| AIM OF THE TASK |
Give back exactly the first lines of the entries below, through the line with "[71,172,189,183] // Live".

Version comparison data
........
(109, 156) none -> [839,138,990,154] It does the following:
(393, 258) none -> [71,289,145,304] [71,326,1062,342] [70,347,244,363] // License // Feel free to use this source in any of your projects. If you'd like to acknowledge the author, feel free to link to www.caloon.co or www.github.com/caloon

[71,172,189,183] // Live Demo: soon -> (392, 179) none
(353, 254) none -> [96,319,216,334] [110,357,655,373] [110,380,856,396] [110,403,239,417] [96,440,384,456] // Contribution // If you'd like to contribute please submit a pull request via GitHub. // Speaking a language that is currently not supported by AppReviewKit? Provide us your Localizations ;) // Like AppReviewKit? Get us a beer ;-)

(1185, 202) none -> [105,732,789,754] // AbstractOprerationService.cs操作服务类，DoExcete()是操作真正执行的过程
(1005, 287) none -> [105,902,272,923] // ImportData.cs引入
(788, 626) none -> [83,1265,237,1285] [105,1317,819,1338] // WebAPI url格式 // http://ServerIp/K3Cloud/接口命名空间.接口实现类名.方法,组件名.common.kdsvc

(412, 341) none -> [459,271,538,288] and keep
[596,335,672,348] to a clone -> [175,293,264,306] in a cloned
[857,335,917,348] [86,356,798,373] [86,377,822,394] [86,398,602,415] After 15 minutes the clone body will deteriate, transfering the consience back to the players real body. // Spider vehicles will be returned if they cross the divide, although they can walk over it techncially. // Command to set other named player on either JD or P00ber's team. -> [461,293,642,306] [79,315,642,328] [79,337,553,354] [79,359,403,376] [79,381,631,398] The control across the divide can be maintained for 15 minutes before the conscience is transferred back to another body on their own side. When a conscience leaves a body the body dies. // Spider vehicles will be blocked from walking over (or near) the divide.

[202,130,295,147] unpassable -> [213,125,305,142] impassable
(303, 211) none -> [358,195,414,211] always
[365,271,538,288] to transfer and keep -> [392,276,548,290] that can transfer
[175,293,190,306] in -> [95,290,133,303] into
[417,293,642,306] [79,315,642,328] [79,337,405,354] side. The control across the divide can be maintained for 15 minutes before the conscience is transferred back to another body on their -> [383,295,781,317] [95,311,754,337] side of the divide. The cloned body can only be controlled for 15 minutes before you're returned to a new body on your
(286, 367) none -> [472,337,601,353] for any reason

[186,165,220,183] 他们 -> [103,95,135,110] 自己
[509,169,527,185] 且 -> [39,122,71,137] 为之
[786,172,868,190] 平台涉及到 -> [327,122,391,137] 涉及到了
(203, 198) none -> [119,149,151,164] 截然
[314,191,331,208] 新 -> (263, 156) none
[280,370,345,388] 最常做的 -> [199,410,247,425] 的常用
........
| RESULT FOR THIS TASK |
(109, 156) none -> [839,138,990,154] It does the following:
(393, 258) none -> [71,289,145,304] [71,326,1062,342] [70,347,244,363] // License // Feel free to use this source in any of your projects. If you'd like to acknowledge the author, feel free to link to www.caloon.co or www.github.com/caloon

[71,172,189,183] // Live Demo: soon -> (392, 179) none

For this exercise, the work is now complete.